• **Task prompt**
In your copy, repeat each record exactly and include no pictures.

Dataset entries:
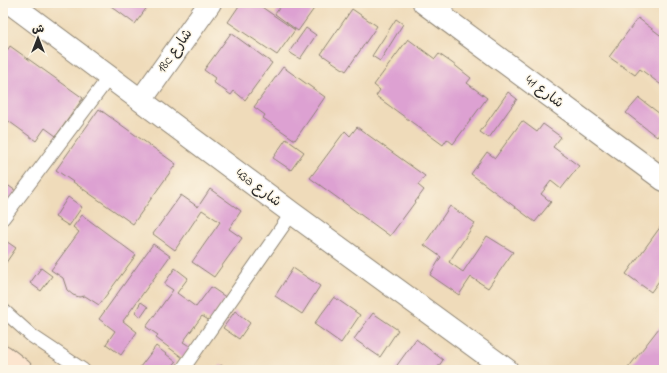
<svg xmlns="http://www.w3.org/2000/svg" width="667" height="373" viewBox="0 0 667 373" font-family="'Indie Flower','Playpen Sans Arabic',sans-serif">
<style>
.building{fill:#dda1d2}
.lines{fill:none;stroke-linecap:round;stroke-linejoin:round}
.service-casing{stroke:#8d8372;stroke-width:15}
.minor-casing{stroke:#8d8372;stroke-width:24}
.secondary-casing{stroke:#8d8372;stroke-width:24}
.service{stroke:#fff;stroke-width:13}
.minor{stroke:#fff;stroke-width:22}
.secondary{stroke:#fce5cf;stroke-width:22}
.labels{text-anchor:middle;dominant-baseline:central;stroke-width:3;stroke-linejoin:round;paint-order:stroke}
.street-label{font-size:14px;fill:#2b2b2b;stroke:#fcf5e5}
</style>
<rect width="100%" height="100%" fill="#fcf5e5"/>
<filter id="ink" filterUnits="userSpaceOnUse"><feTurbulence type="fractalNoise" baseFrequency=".025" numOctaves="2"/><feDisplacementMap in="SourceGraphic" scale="8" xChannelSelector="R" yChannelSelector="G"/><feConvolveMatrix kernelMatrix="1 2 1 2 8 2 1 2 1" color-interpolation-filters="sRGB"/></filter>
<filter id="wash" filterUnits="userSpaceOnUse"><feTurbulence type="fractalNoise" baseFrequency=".012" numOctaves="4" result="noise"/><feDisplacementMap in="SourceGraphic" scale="16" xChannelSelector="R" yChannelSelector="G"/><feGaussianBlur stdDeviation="0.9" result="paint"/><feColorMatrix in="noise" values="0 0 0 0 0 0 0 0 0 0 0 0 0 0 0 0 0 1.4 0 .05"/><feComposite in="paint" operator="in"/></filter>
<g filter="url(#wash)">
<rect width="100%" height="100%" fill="#efdbba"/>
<g id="blocks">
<path class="building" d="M 107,3 L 150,3 L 135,24 Z
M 241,3 L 256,3 L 295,30 L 277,55 L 228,22 Z
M 283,3 L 318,3 L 298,31 L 275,14 Z
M 352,9 L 377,26 L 346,71 L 321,54 Z
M 638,18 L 664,38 L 664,87 L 640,69 L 635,75 L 609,57 Z
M 396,19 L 403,24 L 380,61 L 372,56 Z
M 306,28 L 316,35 L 300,59 L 289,52 Z
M 231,33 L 272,63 L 245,100 L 234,91 L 231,95 L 213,82 L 215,78 L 204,70 Z
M 408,39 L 435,59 L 439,54 L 452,63 L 471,78 L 467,83 L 487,98 L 453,144 L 447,139 L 443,145 L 376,96 L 380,90 L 374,85 Z
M 10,46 L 83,98 L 56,136 L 45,128 L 36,141 L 3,117 L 3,57 Z
M 283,67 L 325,97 L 295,140 L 263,118 L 265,115 L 254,107 Z
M 508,92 L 517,99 L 489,138 L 480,132 Z
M 639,98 L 664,117 L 664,128 L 657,137 L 626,113 Z
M 99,109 L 176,164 L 133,224 L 56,170 Z
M 522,121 L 537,132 L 543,124 L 561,137 L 553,147 L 579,166 L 561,189 L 551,181 L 541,194 L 551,202 L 535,222 L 471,174 L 487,152 L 495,158 Z
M 357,127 L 425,176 L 418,185 L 424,190 L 390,236 L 310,178 L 345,131 L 350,136 Z
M 286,139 L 304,152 L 291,170 L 273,158 Z
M 3,182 L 16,191 L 8,202 L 3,199 Z
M 210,189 L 241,211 L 229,229 L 242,238 L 214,277 L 192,262 L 220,222 L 202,210 L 175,250 L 153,234 L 181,195 L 198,207 Z
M 68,197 L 82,207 L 69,226 L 55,217 Z
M 450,206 L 475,223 L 449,262 L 463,272 L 487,236 L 513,252 L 488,288 L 471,277 L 459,295 L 430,275 L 441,257 L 424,245 Z
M 82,215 L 136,255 L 99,305 L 85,296 L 79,297 L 73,295 L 67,290 L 63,278 L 51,270 L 79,232 L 73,227 Z
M 664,222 L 664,274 L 651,292 L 626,274 Z
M 3,239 L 16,248 L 3,267 Z
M 153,244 L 170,256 L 123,321 L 137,332 L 121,355 L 106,344 L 115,331 L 99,319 Z
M 41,268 L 52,276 L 41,291 L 30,283 Z
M 175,268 L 188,278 L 177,293 L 196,307 L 211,287 L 227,298 L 210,321 L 202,316 L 183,342 L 191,347 L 183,358 L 156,338 L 158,335 L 146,327 L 173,290 L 164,284 Z
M 293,268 L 320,286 L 302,314 L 275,296 Z
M 334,297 L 360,315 L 341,343 L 314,324 Z
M 141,302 L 148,307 L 141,317 L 135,312 Z
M 235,311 L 250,323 L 239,339 L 223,328 Z
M 373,313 L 398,330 L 380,357 L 354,339 Z
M 659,328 L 664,332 L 664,370 L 630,370 L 628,368 Z
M 416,339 L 443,360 L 436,370 L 397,370 L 395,368 Z
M 156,346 L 176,362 L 169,370 L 144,370 L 140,367 Z
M 221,365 L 228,370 L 217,370 Z"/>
</g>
</g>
<g filter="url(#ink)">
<use href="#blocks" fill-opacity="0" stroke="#8d8372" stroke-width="1"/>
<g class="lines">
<g class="service-casing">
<path id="service" d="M 441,15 L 450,3
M 3,218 L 110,76
M 3,310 L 32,336 L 83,370
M 182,370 L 292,213"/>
</g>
<g class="minor-casing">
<path id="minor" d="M 10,3 L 292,213 L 507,370
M 424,3 L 664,180
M 141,100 L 210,3"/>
</g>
<g class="secondary-casing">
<path id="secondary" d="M 3,356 L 21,370"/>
</g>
<use href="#service" class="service"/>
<use href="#minor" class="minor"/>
<use href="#secondary" class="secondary"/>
</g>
</g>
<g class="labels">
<g class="street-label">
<text transform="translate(175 51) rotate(-54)">18c شارع</text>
<text transform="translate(544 92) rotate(37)">شارع 41</text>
<text transform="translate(258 188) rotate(37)">43a شارع</text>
</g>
</g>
<rect width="667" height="373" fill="none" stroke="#fcf5e5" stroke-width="16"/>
<g transform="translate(38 38)" stroke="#fcf5e5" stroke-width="3" paint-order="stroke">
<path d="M0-3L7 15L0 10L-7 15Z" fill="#2b2b2b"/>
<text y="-6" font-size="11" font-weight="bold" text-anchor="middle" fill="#2b2b2b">ش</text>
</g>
</svg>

• **Response for this exercise**
<svg xmlns="http://www.w3.org/2000/svg" width="667" height="373" viewBox="0 0 667 373" font-family="'Indie Flower','Playpen Sans Arabic',sans-serif">
<style>
.building{fill:#dda1d2}
.lines{fill:none;stroke-linecap:round;stroke-linejoin:round}
.service-casing{stroke:#8d8372;stroke-width:15}
.minor-casing{stroke:#8d8372;stroke-width:24}
.secondary-casing{stroke:#8d8372;stroke-width:24}
.service{stroke:#fff;stroke-width:13}
.minor{stroke:#fff;stroke-width:22}
.secondary{stroke:#fce5cf;stroke-width:22}
.labels{text-anchor:middle;dominant-baseline:central;stroke-width:3;stroke-linejoin:round;paint-order:stroke}
.street-label{font-size:14px;fill:#2b2b2b;stroke:#fcf5e5}
</style>
<rect width="100%" height="100%" fill="#fcf5e5"/>
<filter id="ink" filterUnits="userSpaceOnUse"><feTurbulence type="fractalNoise" baseFrequency=".025" numOctaves="2"/><feDisplacementMap in="SourceGraphic" scale="8" xChannelSelector="R" yChannelSelector="G"/><feConvolveMatrix kernelMatrix="1 2 1 2 8 2 1 2 1" color-interpolation-filters="sRGB"/></filter>
<filter id="wash" filterUnits="userSpaceOnUse"><feTurbulence type="fractalNoise" baseFrequency=".012" numOctaves="4" result="noise"/><feDisplacementMap in="SourceGraphic" scale="16" xChannelSelector="R" yChannelSelector="G"/><feGaussianBlur stdDeviation="0.9" result="paint"/><feColorMatrix in="noise" values="0 0 0 0 0 0 0 0 0 0 0 0 0 0 0 0 0 1.4 0 .05"/><feComposite in="paint" operator="in"/></filter>
<g filter="url(#wash)">
<rect width="100%" height="100%" fill="#efdbba"/>
<g id="blocks">
<path class="building" d="M 107,3 L 150,3 L 135,24 Z
M 241,3 L 256,3 L 295,30 L 277,55 L 228,22 Z
M 283,3 L 318,3 L 298,31 L 275,14 Z
M 352,9 L 377,26 L 346,71 L 321,54 Z
M 638,18 L 664,38 L 664,87 L 640,69 L 635,75 L 609,57 Z
M 396,19 L 403,24 L 380,61 L 372,56 Z
M 306,28 L 316,35 L 300,59 L 289,52 Z
M 231,33 L 272,63 L 245,100 L 234,91 L 231,95 L 213,82 L 215,78 L 204,70 Z
M 408,39 L 435,59 L 439,54 L 452,63 L 471,78 L 467,83 L 487,98 L 453,144 L 447,139 L 443,145 L 376,96 L 380,90 L 374,85 Z
M 10,46 L 83,98 L 56,136 L 45,128 L 36,141 L 3,117 L 3,57 Z
M 283,67 L 325,97 L 295,140 L 263,118 L 265,115 L 254,107 Z
M 508,92 L 517,99 L 489,138 L 480,132 Z
M 639,98 L 664,117 L 664,128 L 657,137 L 626,113 Z
M 99,109 L 176,164 L 133,224 L 56,170 Z
M 522,121 L 537,132 L 543,124 L 561,137 L 553,147 L 579,166 L 561,189 L 551,181 L 541,194 L 551,202 L 535,222 L 471,174 L 487,152 L 495,158 Z
M 357,127 L 425,176 L 418,185 L 424,190 L 390,236 L 310,178 L 345,131 L 350,136 Z
M 286,139 L 304,152 L 291,170 L 273,158 Z
M 3,182 L 16,191 L 8,202 L 3,199 Z
M 210,189 L 241,211 L 229,229 L 242,238 L 214,277 L 192,262 L 220,222 L 202,210 L 175,250 L 153,234 L 181,195 L 198,207 Z
M 68,197 L 82,207 L 69,226 L 55,217 Z
M 450,206 L 475,223 L 449,262 L 463,272 L 487,236 L 513,252 L 488,288 L 471,277 L 459,295 L 430,275 L 441,257 L 424,245 Z
M 82,215 L 136,255 L 99,305 L 85,296 L 79,297 L 73,295 L 67,290 L 63,278 L 51,270 L 79,232 L 73,227 Z
M 664,222 L 664,274 L 651,292 L 626,274 Z
M 3,239 L 16,248 L 3,267 Z
M 153,244 L 170,256 L 123,321 L 137,332 L 121,355 L 106,344 L 115,331 L 99,319 Z
M 41,268 L 52,276 L 41,291 L 30,283 Z
M 175,268 L 188,278 L 177,293 L 196,307 L 211,287 L 227,298 L 210,321 L 202,316 L 183,342 L 191,347 L 183,358 L 156,338 L 158,335 L 146,327 L 173,290 L 164,284 Z
M 293,268 L 320,286 L 302,314 L 275,296 Z
M 334,297 L 360,315 L 341,343 L 314,324 Z
M 141,302 L 148,307 L 141,317 L 135,312 Z
M 235,311 L 250,323 L 239,339 L 223,328 Z
M 373,313 L 398,330 L 380,357 L 354,339 Z
M 659,328 L 664,332 L 664,370 L 630,370 L 628,368 Z
M 416,339 L 443,360 L 436,370 L 397,370 L 395,368 Z
M 156,346 L 176,362 L 169,370 L 144,370 L 140,367 Z
M 221,365 L 228,370 L 217,370 Z"/>
</g>
</g>
<g filter="url(#ink)">
<use href="#blocks" fill-opacity="0" stroke="#8d8372" stroke-width="1"/>
<g class="lines">
<g class="service-casing">
<path id="service" d="M 441,15 L 450,3
M 3,218 L 110,76
M 3,310 L 32,336 L 83,370
M 182,370 L 292,213"/>
</g>
<g class="minor-casing">
<path id="minor" d="M 10,3 L 292,213 L 507,370
M 424,3 L 664,180
M 141,100 L 210,3"/>
</g>
<g class="secondary-casing">
<path id="secondary" d="M 3,356 L 21,370"/>
</g>
<use href="#service" class="service"/>
<use href="#minor" class="minor"/>
<use href="#secondary" class="secondary"/>
</g>
</g>
<g class="labels">
<g class="street-label">
<text transform="translate(175 51) rotate(-54)">18c شارع</text>
<text transform="translate(544 92) rotate(37)">شارع 41</text>
<text transform="translate(258 188) rotate(37)">43a شارع</text>
</g>
</g>
<rect width="667" height="373" fill="none" stroke="#fcf5e5" stroke-width="16"/>
<g transform="translate(38 38)" stroke="#fcf5e5" stroke-width="3" paint-order="stroke">
<path d="M0-3L7 15L0 10L-7 15Z" fill="#2b2b2b"/>
<text y="-6" font-size="11" font-weight="bold" text-anchor="middle" fill="#2b2b2b">ش</text>
</g>
</svg>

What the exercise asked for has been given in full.